Le point de la mâchoire supérieure correspond à l’extrémité de la plaque ethmoïdale. L’immunomarquage des muscles et du cartilage, ou imagerie des rapporteurs transgéniques, permet de visualiser la structure 3D de la mâchoire, ainsi que la musculature associée. En imageant à haute résolution, il a été possible de construire un modèle qui capture la forme tridimensionnelle de la mâchoire.
Le modèle intègre des charges dont le placement et l’amplitude ont été dérivés des images confocales du muscle et du cartilage. À partir de ce modèle, une gamme de propriétés de matériaux différentes a été testée. En utilisant le déplacement in vivo observé grâce à la capture vidéo à haute vitesse, un modèle a été sélectionné qui reproduit le mieux cette amplitude de mouvement.
En utilisant les propriétés des matériaux, les charges et les données de forme de maillage les plus précises, le modèle EF a été utilisé pour explorer la meilleure estimation de l’environnement mécanique rencontré au cours de cette période.

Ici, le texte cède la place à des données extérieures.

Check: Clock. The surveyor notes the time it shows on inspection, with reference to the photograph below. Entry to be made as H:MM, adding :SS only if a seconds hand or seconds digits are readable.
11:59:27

Par exemple, l’ampleur de la contrainte a été mesurée. Le modèle peut être agrandi pour voir les détails fins du motif, puis regardé dans des sections numériques pour observer les détails dans toutes les dimensions.

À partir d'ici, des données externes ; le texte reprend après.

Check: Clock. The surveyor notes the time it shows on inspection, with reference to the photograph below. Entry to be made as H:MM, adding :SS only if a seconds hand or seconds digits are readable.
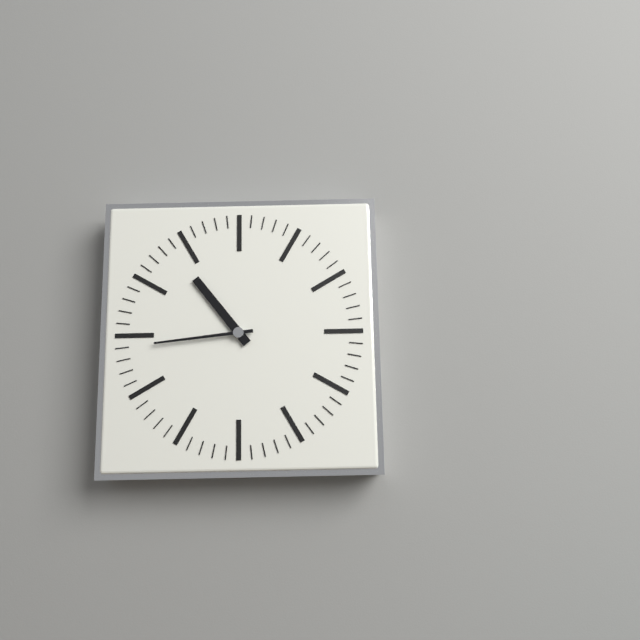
10:44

Après avoir regardé cette vidéo, vous aurez une bonne compréhension de la façon d’utiliser l’imagerie confocale pour construire un modèle 3D physiologiquement précis d’une structure biologique soumise à une charge mécanique. Lors de la tentative de cette procédure, il est important de se rappeler qu’il s’agit d’un modèle linéaire et élastique, et que le cartilage ne se comporte pas entièrement comme un matériau linéaire. D’autres propriétés du matériau, telles que la perméabilité, peuvent être incorporées, mais peuvent nécessiter d’autres modifications du maillage.